▶ STATED EXERCISE
Rewrite the lines of every entry below, swapping "locality" for "collection site" and keeping everything else the same. Omit the pictures.

▶ DATA SHOWN
◆ ◆ ◆ ◆ ◆

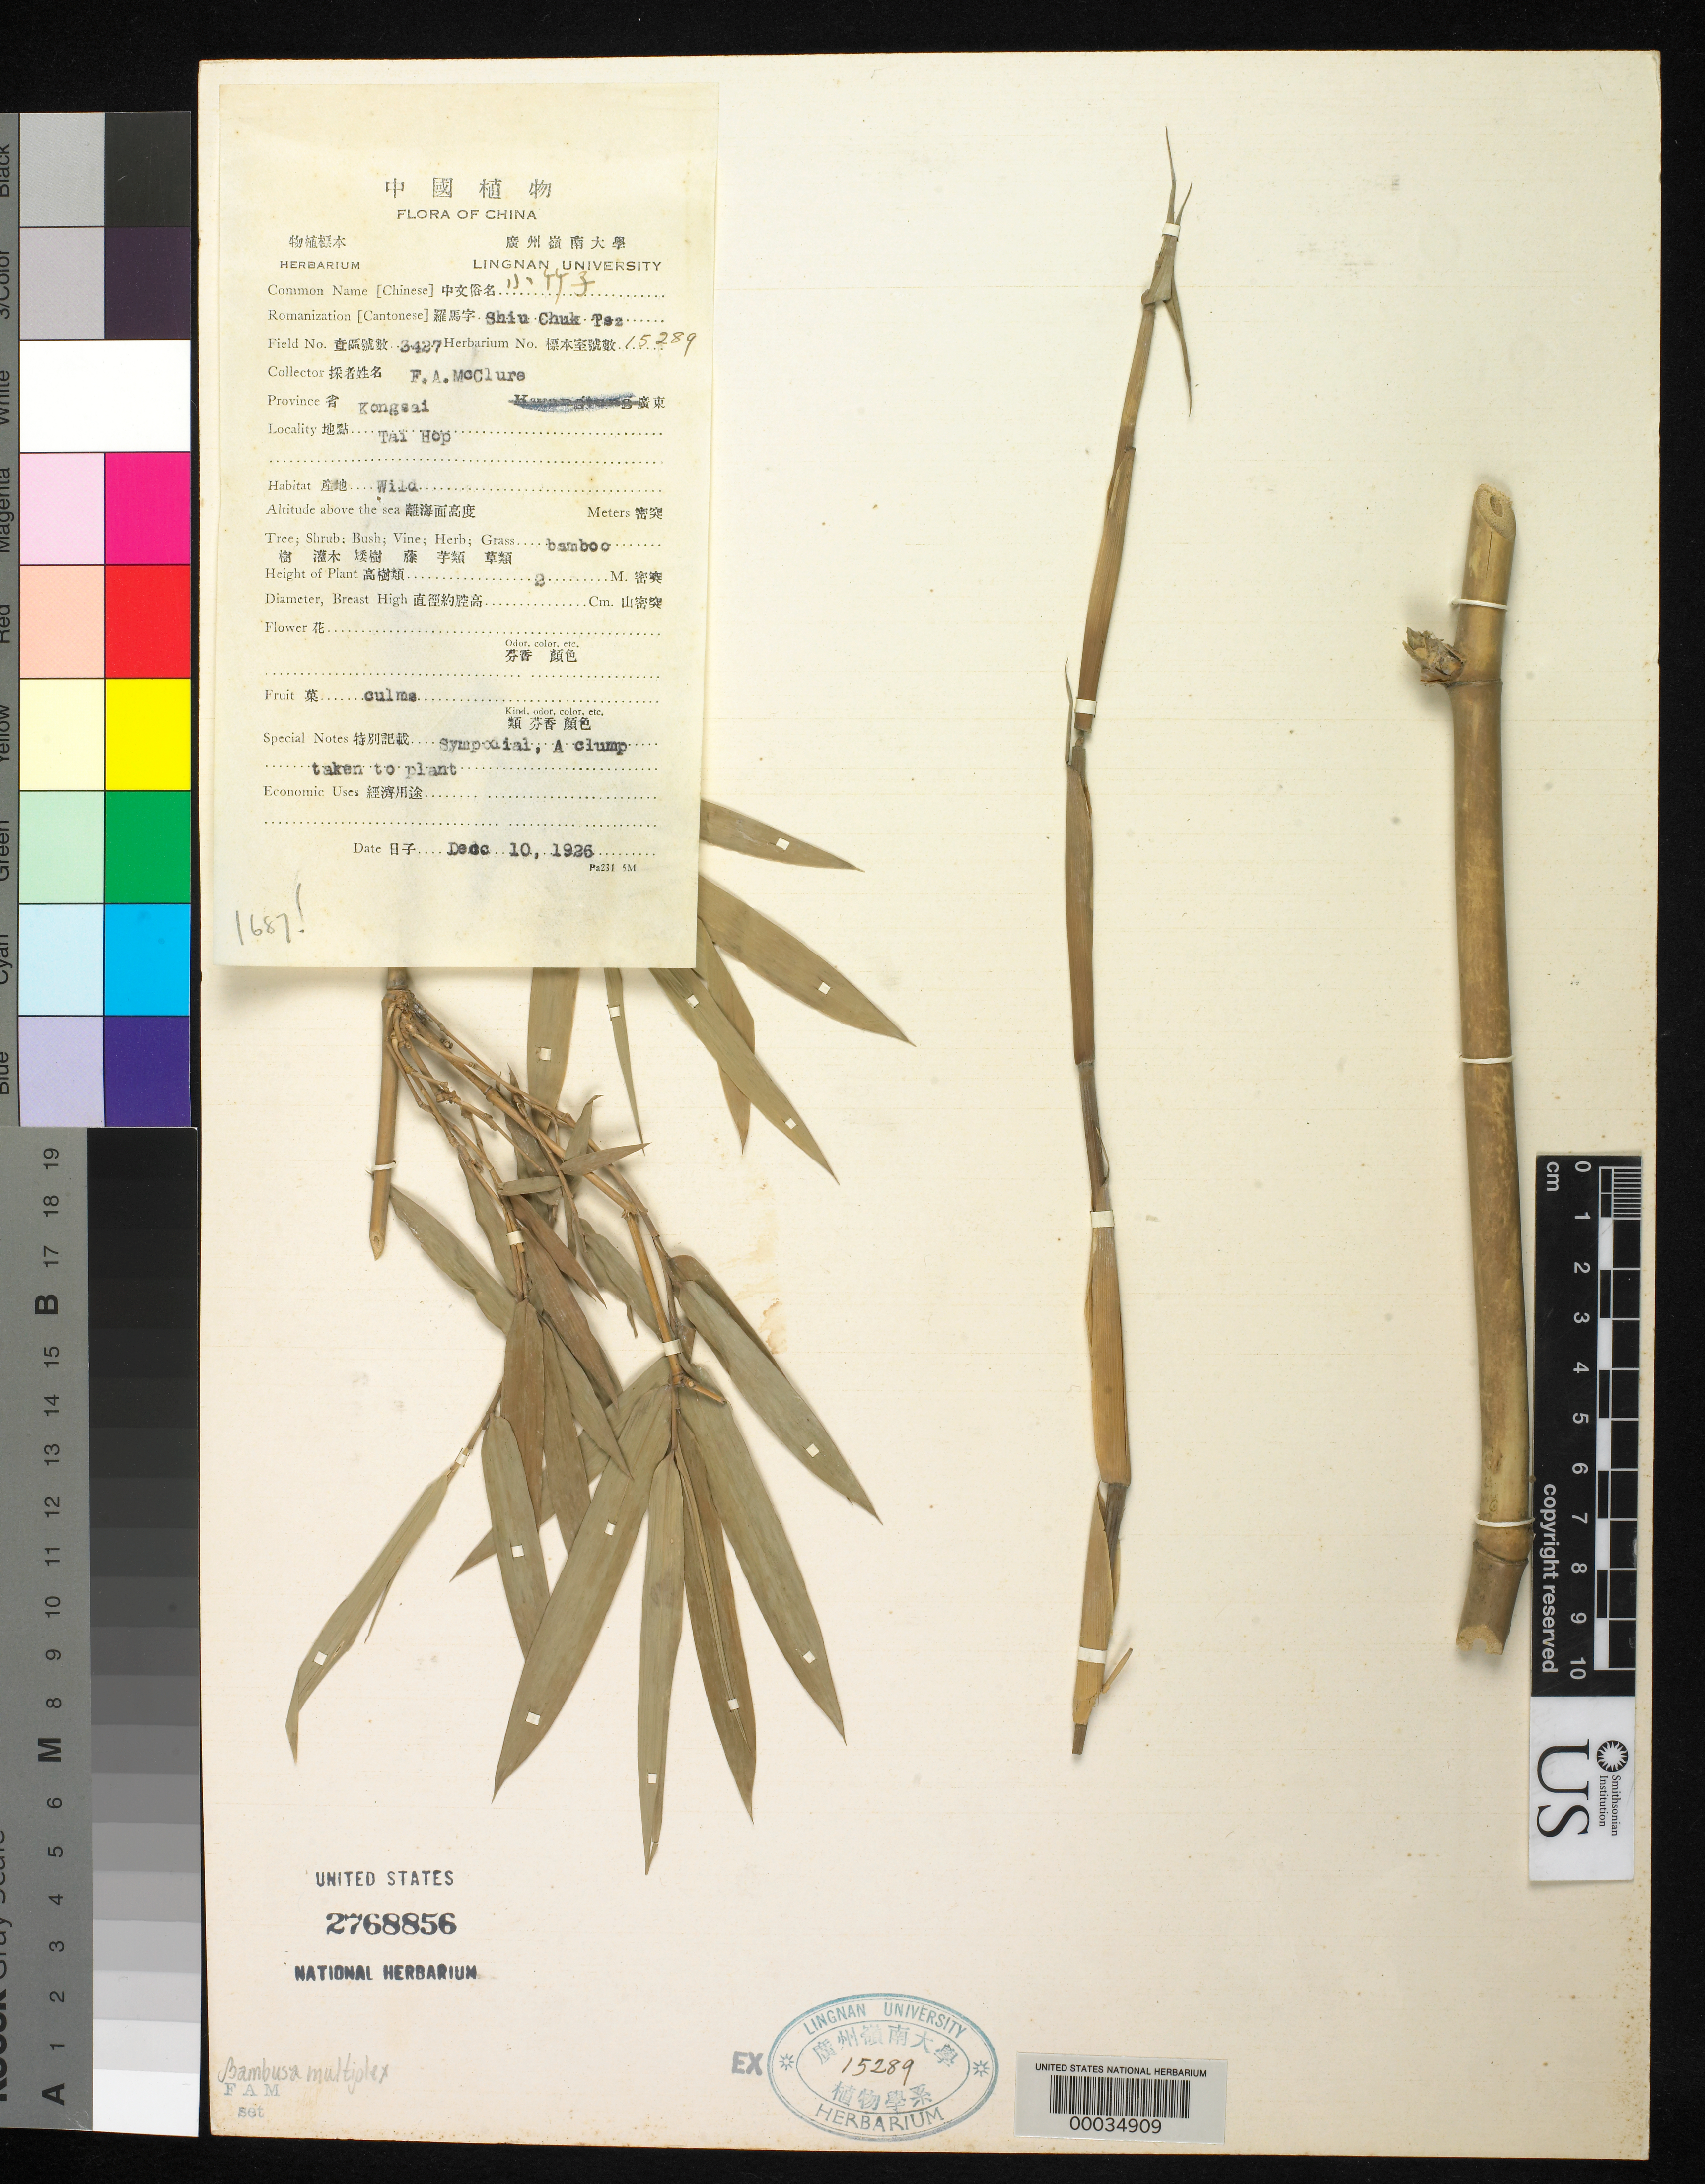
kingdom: Plantae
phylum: Tracheophyta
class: Liliopsida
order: Poales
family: Poaceae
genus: Bambusa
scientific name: Bambusa multiplex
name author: (Lour.) Raeusch. ex Schult. & Schult. f.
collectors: F. A. McClure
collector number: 3427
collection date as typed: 10 Dec 1926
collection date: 1926-12-10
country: China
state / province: Jiangxi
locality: Tai hop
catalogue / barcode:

◆ ◆ ◆ ◆ ◆

▶ SOLVED EXERCISE
kingdom: Plantae
phylum: Tracheophyta
class: Liliopsida
order: Poales
family: Poaceae
genus: Bambusa
scientific name: Bambusa multiplex
name author: (Lour.) Raeusch. ex Schult. & Schult. f.
collectors: F. A. McClure
collector number: 3427
collection date as typed: 10 Dec 1926
collection date: 1926-12-10
country: China
state / province: Jiangxi
collection site: Tai hop
catalogue / barcode:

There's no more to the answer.